Criminals are always on the prowl for victims. Most are innocent, but once in awhile even fraudsters prey on other criminals while they are serving out a prison sentence. (That’s an ironic twist guilty victims.) An article in the Montgomery Adviser details a $1 million fraudulent tax refund scheme involving incarcerated individuals in an Alabama prison.
The story states that over a two-year period, a brother and sister teamed up to steal identities from multiple sources and filed more than 1,000 false federal and state tax returns in their victims’ names. (Add in an employee at the Alabama Department of Corrections with access to inmate information and a postal employee who provided addresses from his postal route to receive fraudulent tax refund checks and debit cards and you have a perfect recipe for a scam.)
The brother pleaded guilty to one count each of mail fraud and aggravated identity theft and will serve nine years and two months in prison for his crime. The sister was sentenced to 70 months in jail and ordered to pay more than $100,000 in restitution for filing 102 bogus federal and state tax returns. (The article states she was ”caught in the act” by Internal Revenue Service agents. They executed a search warrant and discovered she had access to hundreds of stolen identities.) The postal service employee received a prison sentence of nine years and three months, plus three years supervised release and ordered to pay $82,791 in restitution for his part in the scheme. (Just a reminder that neither snow, nor rain, nor dark of night prevents the government from hunting down and prosecuting fraudsters.)
This case just goes to show that everyone is susceptible to crime and it can happen at any time and in any place.
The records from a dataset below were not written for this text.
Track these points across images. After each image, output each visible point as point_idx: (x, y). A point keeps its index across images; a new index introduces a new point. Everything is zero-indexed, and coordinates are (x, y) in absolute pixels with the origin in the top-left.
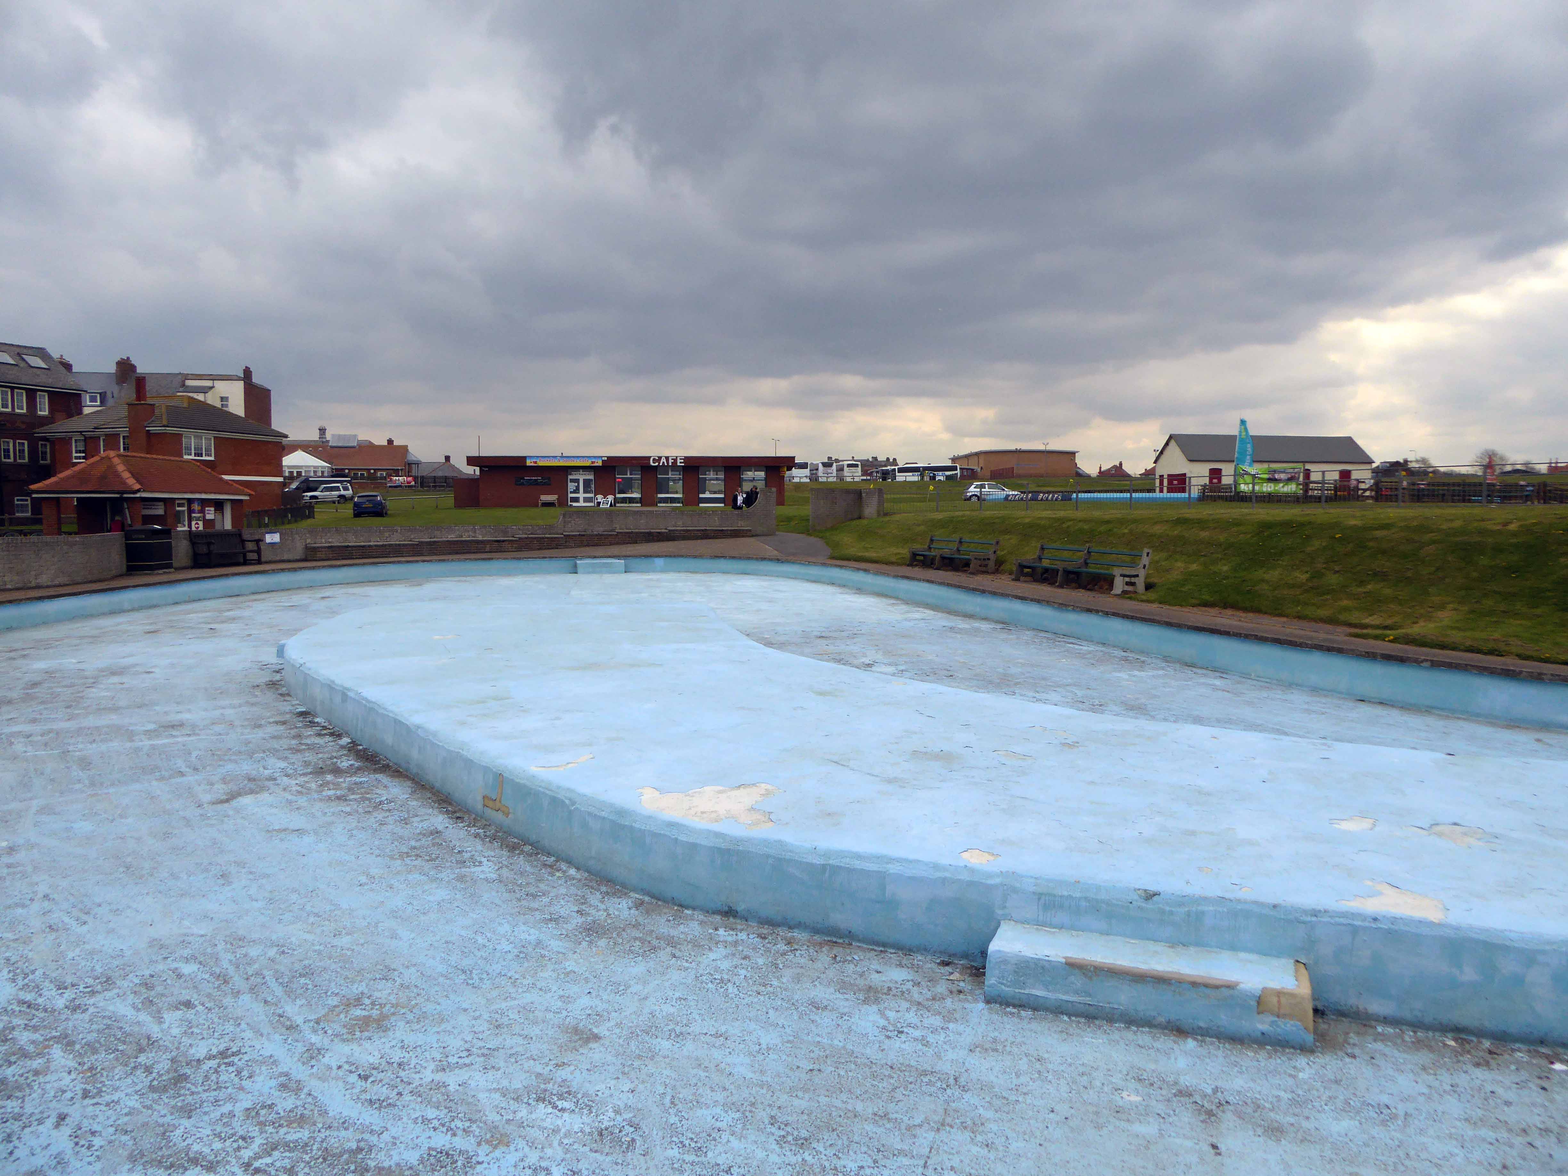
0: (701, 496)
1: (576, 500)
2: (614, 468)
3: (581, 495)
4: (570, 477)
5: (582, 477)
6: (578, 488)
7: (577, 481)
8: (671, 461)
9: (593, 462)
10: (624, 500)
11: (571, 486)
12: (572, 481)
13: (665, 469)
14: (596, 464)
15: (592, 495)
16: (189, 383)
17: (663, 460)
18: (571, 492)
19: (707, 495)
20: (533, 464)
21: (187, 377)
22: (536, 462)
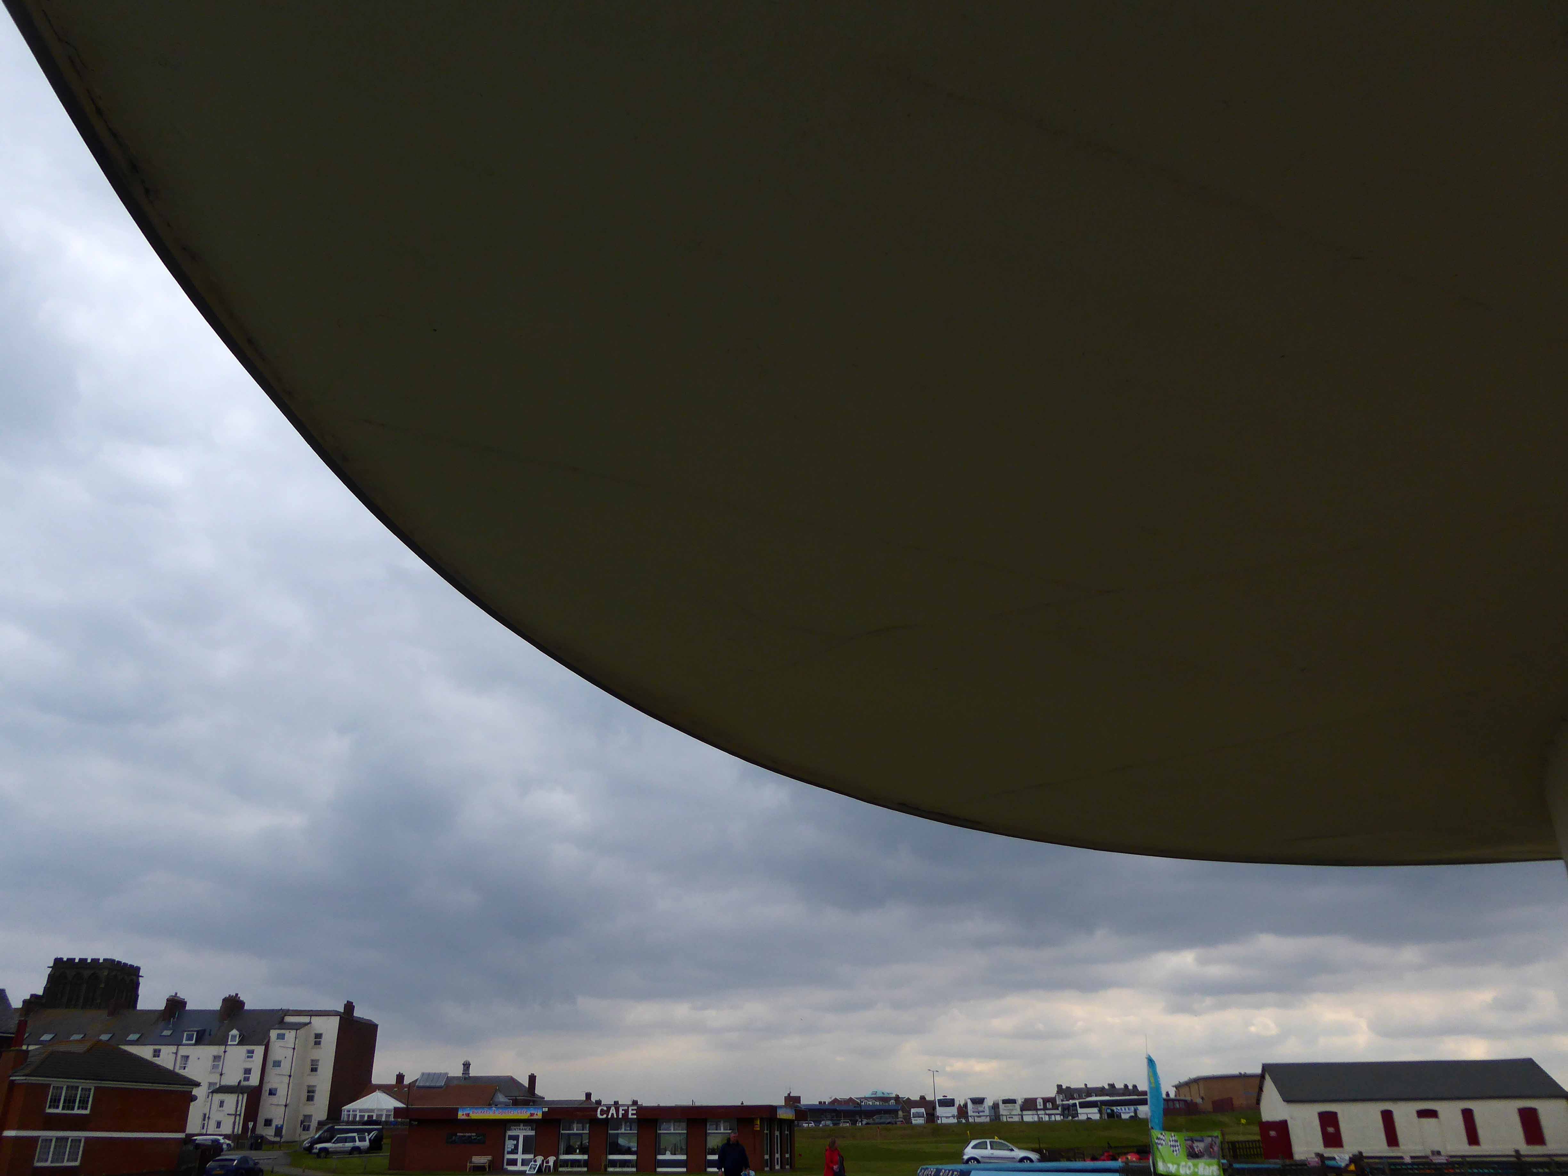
0: (660, 1157)
1: (514, 1162)
2: (558, 1121)
3: (520, 1157)
4: (509, 1133)
5: (522, 1133)
6: (516, 1146)
7: (516, 1138)
8: (621, 1112)
9: (532, 1115)
10: (566, 1163)
11: (509, 1145)
12: (511, 1138)
13: (615, 1123)
14: (535, 1117)
15: (531, 1156)
16: (289, 1019)
17: (613, 1111)
18: (509, 1153)
19: (668, 1156)
20: (465, 1117)
21: (287, 1012)
22: (468, 1115)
Even to guilty victims in prison.
Source: Today’s ”Fraud of the Day” is based on an article titled, ”Area Man Heads to Prison for Million-dollar Tax Fraud,” written by Rick Harmon and published in the Montgomery Adviser on April 30, 2014.
Alabama inmates had their identities stolen in a million-dollar tax fraud that led to an area man being sentenced Tuesday to more than nine years in federal prison.
Between January 2010 and 2012, Harvey James and his sister, Jacqueline Slaton, obtained stolen identities from a variety of sources, including an Alabama Department of Corrections’ employee who had access to inmate information.